> **THE TASK**: Summarize the passage about the Collector's Fallacy in two sentences.
---- TEXT PASSAGE
There is a specific kind of busyness that feels exactly like learning: the accumulation of material, the filling of folders, the growing archive of articles saved for later, highlights exported to Readwise, PDFs filed under labels that seemed meaningful in the moment of filing. It is not learning. It is the performance of learning directed at a future self who will do the actual work — a future self who, in practice, almost never arrives.
I had, at one point, 2,300 items in my read-it-later queue.
I know this because I checked, during a period when I was attempting to bring some order to what had become an archive of accumulated intention. 2,300 articles, essays, threads, and links, collected over roughly three years, each one saved with the genuine conviction that I would return to it, that it contained something worth knowing, that the act of saving was the first step in a process of engagement that would follow shortly after.
Most of them I had forgotten I had saved. A significant portion were on topics I was no longer interested in, or had resolved in the intervening time through other reading, or were simply no longer relevant in ways I could not have anticipated when I saved them. Some were genuinely interesting, and I read a few of them during the cleanup, and they were good. But the experience of encountering them was almost identical to the experience of encountering something I had never seen before. Saving them had not brought me any closer to the ideas they contained.
What it had done, I realised, was give me the feeling of having done something with them — a feeling that was almost as satisfying as actually reading them, and that was purchased at the cost of about three seconds and a tap.
What Christian Loff Named
The phenomenon has a name. It was coined, or at least popularised, by Christian Loff in a 2014 post on zettelkasten.de, where he called it the Collector's Fallacy: the belief that collecting material on a subject is equivalent to learning about it, and the behavioural pattern that follows from that belief — the hoarding of sources, the filling of archives, the accumulation of reading lists that grow faster than they are read.
Loff was writing specifically about the habits of Zettelkasten practitioners, the note-taking system based on Niklas Luhmann's method of writing atomic notes and connecting them by reference. He observed that many people who discover the system immediately begin collecting sources to process — articles to summarise, books to note, ideas to file — and that this collecting becomes its own activity, disconnected from the processing it was supposed to precede. The Zettelkasten remains empty while the inbox fills.
The fallacy is not that collecting is useless. Collecting is a necessary first step. The fallacy is in treating it as a sufficient step — in experiencing the collection as the accomplishment rather than as the starting condition. The collector feels, at each moment of saving, that something has been done. The reading list grows; the archive expands; the folders multiply. The feeling is of increasing readiness, increasing resource, increasing preparedness for the intellectual work that is always, in this mode, about to begin.
--------
---- DATASET
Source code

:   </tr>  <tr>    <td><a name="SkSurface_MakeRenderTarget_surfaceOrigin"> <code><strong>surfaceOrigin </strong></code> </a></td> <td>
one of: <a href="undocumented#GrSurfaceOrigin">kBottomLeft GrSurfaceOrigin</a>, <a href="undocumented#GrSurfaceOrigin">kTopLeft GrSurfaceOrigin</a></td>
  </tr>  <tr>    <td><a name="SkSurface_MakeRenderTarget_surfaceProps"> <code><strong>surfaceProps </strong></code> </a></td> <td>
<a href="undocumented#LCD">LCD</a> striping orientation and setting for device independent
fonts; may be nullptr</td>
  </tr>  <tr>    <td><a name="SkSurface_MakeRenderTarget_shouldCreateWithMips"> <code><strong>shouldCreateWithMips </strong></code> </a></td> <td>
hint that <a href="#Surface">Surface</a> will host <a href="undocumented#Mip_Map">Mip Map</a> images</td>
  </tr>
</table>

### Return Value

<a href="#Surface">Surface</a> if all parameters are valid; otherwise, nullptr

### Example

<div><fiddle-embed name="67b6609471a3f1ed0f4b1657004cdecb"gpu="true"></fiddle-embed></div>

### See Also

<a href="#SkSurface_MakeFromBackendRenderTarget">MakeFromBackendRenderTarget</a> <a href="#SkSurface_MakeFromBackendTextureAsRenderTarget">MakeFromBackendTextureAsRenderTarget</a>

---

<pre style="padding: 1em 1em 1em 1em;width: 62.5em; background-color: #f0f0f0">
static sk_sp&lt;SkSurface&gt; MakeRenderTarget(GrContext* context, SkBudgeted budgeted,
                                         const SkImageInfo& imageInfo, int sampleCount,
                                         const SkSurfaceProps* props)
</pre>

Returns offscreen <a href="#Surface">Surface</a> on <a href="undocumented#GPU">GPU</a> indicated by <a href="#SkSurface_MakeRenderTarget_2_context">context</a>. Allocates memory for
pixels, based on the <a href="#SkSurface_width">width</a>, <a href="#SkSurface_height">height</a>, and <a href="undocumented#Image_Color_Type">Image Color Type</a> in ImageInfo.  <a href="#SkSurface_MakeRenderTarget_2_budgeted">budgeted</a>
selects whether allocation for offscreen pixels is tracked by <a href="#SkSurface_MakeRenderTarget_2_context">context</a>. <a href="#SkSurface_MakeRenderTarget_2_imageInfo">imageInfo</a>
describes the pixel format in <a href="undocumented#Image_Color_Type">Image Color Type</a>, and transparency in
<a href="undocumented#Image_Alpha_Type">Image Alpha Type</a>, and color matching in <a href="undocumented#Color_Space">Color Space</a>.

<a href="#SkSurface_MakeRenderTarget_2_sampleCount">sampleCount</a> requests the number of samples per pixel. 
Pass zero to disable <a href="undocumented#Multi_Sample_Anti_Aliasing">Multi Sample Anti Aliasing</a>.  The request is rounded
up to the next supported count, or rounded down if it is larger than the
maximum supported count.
--------
> **WRITTEN RESPONSE**: The writer once had 2,300 items saved over about three years in a read-it-later queue, and on checking found that most had been forgotten and many were no longer of interest, and that saving them had brought no closer understanding of their ideas, only the feeling of having done something with them. Christian Loff named this the Collector's Fallacy in a 2014 post on zettelkasten.de: the belief that collecting material on a subject equals learning about it, when collecting is a necessary first step but not a sufficient one.